The Supreme Court will hear oral arguments in Sebelius vs. Hobby Lobby on March 25, 2014. The Supreme Court blog summarizes the issue here:
Issue: Whether the Religious Freedom Restoration Act of 1993 (RFRA), 42 U.S.C. §§ 2000bb et seq., which provides that the government “shall not substantially burden a person’s exercise of religion” unless that burden is the least restrictive means to further a compelling governmental interest, allows a for-profit corporation to deny its employees the health coverage of contraceptives to which the employees are otherwise entitled by federal law, based on the religious objections of the corporation’s owners.
It's clear that for supporters on either side of the argument, this is much more than a simple interpretation of whether or not the owners of Hobby Lobby can exclude contraception coverage from being included in their health plans provided to employees based on a religious objection. Each side seems to see this as the first step on a very slippery slope:
Hobby Lobby and its supporters: David Green, the CEO and founder of Hobby Lobby, Inc., stated the following in an op-ed published by the USA Today on September 12, 2012:
A new government health care mandate says that our family business must provide what I believe are abortion-causing drugs as part of our health insurance. Being Christians, we don't pay for drugs that might cause abortions.

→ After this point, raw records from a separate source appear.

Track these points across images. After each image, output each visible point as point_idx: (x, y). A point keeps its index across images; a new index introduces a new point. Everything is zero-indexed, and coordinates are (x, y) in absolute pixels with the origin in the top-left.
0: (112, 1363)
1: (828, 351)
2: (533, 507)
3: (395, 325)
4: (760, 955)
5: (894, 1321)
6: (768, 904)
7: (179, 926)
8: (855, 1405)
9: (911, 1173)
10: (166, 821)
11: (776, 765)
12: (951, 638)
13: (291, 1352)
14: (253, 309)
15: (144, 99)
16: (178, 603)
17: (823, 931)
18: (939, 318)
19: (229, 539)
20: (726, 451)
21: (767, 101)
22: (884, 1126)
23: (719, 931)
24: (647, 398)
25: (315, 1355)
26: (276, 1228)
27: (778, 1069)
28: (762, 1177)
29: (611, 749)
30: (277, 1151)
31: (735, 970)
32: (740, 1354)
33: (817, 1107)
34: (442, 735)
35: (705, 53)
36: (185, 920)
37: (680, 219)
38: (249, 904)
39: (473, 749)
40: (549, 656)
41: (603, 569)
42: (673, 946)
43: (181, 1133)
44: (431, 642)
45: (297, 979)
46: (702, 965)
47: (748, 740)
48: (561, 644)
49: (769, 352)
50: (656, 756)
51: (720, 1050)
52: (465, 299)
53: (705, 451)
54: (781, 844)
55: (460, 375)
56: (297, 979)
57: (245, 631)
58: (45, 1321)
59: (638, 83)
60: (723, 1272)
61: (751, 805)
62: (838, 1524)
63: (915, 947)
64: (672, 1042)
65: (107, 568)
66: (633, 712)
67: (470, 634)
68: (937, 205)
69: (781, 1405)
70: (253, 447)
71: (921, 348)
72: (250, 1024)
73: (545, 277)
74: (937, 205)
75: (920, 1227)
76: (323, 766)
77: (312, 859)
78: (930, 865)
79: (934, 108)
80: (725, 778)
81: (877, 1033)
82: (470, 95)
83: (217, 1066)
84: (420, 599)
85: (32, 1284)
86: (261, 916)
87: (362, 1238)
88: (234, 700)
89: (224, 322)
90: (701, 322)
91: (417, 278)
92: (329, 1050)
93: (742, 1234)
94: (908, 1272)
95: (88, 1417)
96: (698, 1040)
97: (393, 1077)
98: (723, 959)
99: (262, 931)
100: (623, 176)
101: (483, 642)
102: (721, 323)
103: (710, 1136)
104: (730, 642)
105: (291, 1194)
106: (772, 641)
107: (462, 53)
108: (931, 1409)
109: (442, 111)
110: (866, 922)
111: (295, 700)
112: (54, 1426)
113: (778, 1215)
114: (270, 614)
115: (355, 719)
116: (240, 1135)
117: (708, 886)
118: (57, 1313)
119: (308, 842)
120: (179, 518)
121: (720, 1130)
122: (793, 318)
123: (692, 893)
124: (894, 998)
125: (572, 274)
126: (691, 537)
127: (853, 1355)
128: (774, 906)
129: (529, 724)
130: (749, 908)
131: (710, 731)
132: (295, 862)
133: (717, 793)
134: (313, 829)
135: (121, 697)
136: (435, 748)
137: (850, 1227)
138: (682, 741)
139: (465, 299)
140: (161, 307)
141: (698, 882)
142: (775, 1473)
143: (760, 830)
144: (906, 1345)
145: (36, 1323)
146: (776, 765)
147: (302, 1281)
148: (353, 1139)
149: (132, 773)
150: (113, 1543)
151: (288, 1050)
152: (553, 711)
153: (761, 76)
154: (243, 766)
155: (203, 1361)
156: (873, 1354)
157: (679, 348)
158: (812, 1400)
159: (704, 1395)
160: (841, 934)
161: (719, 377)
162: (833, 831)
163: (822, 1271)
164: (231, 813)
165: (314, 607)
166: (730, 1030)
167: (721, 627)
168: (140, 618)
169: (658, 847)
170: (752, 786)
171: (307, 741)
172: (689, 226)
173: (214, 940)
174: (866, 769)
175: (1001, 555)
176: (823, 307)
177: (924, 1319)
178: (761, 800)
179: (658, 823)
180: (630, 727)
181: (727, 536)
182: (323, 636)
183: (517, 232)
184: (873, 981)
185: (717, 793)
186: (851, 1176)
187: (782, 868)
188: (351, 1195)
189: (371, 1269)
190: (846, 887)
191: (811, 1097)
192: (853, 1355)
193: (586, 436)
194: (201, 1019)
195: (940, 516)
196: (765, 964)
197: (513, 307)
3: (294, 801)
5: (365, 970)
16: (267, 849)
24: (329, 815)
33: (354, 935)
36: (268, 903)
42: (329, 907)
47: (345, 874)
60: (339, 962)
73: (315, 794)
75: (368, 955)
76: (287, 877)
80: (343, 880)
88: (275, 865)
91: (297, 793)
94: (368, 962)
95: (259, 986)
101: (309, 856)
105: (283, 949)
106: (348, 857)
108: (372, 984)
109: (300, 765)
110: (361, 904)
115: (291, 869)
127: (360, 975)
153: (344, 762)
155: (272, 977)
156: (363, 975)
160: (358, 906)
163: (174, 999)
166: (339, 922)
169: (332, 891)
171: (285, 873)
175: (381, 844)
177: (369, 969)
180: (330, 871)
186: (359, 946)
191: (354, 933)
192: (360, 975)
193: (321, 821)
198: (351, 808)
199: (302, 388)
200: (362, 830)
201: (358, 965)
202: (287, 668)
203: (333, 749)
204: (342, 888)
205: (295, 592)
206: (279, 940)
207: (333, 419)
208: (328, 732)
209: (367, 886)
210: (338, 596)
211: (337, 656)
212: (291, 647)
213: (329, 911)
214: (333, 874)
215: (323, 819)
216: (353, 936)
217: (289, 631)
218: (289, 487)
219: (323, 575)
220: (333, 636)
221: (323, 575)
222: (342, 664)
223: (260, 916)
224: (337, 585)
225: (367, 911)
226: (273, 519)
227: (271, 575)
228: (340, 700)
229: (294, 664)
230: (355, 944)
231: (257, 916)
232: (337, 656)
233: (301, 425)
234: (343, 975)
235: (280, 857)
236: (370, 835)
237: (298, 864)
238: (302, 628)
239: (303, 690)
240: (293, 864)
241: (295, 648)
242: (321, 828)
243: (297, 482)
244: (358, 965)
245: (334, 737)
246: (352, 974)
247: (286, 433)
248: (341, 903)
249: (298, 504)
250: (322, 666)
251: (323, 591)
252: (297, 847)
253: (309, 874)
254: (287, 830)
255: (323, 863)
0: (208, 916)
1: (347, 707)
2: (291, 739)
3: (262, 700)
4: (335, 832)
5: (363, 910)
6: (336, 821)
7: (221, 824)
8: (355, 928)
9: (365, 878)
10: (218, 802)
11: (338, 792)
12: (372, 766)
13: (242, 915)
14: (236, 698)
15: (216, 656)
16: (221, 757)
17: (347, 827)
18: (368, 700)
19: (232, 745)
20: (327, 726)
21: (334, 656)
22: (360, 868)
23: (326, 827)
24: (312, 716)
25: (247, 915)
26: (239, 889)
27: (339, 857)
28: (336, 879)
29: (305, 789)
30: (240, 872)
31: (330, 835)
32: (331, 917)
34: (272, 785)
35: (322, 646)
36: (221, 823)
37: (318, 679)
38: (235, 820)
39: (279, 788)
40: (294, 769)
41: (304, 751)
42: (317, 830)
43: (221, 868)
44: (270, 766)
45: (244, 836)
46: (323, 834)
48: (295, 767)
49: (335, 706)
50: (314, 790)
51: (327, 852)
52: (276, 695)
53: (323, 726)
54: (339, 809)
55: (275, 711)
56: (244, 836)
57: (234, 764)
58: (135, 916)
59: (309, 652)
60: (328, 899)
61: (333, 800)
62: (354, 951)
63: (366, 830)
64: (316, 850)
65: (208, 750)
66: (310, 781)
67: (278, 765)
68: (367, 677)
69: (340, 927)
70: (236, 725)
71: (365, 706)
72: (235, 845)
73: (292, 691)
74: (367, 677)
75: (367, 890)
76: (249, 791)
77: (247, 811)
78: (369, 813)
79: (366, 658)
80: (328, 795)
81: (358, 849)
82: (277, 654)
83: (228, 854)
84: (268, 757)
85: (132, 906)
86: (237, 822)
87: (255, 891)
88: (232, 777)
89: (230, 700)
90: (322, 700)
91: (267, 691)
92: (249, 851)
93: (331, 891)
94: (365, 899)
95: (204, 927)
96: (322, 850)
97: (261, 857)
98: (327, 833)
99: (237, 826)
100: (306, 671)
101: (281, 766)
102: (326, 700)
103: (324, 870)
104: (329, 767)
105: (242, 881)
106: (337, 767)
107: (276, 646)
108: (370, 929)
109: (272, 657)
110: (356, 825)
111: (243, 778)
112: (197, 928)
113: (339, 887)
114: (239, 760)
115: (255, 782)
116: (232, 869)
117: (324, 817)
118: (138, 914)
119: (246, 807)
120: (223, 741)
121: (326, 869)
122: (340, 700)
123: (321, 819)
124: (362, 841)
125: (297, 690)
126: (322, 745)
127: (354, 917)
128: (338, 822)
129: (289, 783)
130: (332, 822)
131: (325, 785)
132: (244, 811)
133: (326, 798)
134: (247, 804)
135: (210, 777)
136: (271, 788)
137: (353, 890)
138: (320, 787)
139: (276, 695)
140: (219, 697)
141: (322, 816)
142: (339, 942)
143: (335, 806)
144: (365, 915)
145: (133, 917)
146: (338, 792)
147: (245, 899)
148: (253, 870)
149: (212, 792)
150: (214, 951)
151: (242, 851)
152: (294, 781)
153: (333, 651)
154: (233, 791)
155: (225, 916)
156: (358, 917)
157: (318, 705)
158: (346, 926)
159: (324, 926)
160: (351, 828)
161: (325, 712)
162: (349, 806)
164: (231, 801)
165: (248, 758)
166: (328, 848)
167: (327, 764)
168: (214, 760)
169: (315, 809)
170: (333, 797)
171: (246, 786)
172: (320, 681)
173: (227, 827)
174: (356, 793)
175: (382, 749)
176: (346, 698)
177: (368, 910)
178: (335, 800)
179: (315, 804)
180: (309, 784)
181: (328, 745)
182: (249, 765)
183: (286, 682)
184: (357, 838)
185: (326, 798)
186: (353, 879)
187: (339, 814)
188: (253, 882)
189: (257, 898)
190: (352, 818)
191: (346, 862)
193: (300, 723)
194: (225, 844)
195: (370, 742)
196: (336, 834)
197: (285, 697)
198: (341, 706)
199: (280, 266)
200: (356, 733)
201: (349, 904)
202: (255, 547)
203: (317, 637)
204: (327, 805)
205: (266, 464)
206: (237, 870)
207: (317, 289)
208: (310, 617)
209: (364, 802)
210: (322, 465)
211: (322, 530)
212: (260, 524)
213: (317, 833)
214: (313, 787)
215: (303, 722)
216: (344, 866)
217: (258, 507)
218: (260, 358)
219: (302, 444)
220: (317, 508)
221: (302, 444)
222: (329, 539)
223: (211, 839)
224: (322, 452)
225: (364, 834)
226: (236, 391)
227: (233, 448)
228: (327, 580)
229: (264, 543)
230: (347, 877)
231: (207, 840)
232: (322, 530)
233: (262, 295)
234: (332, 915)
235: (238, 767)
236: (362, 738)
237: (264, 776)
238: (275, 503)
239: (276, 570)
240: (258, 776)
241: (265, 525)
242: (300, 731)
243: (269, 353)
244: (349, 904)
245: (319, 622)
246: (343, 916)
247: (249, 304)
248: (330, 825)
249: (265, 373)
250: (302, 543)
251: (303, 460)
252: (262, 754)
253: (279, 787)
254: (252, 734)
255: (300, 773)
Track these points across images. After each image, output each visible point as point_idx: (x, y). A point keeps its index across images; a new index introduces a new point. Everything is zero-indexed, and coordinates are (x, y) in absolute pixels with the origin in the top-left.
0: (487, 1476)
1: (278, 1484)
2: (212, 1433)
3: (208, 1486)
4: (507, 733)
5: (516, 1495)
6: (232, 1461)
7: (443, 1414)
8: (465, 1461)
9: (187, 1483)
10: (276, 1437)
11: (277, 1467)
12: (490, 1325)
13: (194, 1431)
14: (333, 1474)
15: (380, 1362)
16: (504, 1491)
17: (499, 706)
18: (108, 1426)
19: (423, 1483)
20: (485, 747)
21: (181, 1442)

Which means that we don't cover emergency contraception, the morning-after pill or the week-after pill. We believe doing so might end a life after the moment of conception, something that is contrary to our most important beliefs.
Opponents: Denying employees access to medically accepted health care because of religious objections violates the religious liberty of the employees. In addition, other business owners could claim religious liberty issues to pick and choose which laws they want to obey based on their religious convictions, whether those convictions are genuine or simply financially beneficial.
Questions to Consider:
Can a business owner opt out of federal law requirements by claiming a substantial burden on their exercise of religion?
Does the government have a compelling interest to mandate this contraception coverage? If yes, is that burden the least restrictive means to further this interest?
Are employees otherwise entitled to health care coverage of contraceptives by federal law? [Yes, according to the ACA]
Does the Religious Freedom Restoration Act of 1993 (RFRA) allow a corporation to deny its employees health coverage of specific contraceptives based on the religious objectives of the corporation's owners?
This is a very emotional case with passionate advocates on both sides. In the following posts, I will examine these questions from a lay perspective, not a legal one. The objective of these posts is not to predict the Supreme Court decision or to anticipate the oral arguments; instead, my goal is to encourage you to become more informed about this case and its potential impact. We will also examine The Episcopal Church's position on the issues relevant to this case.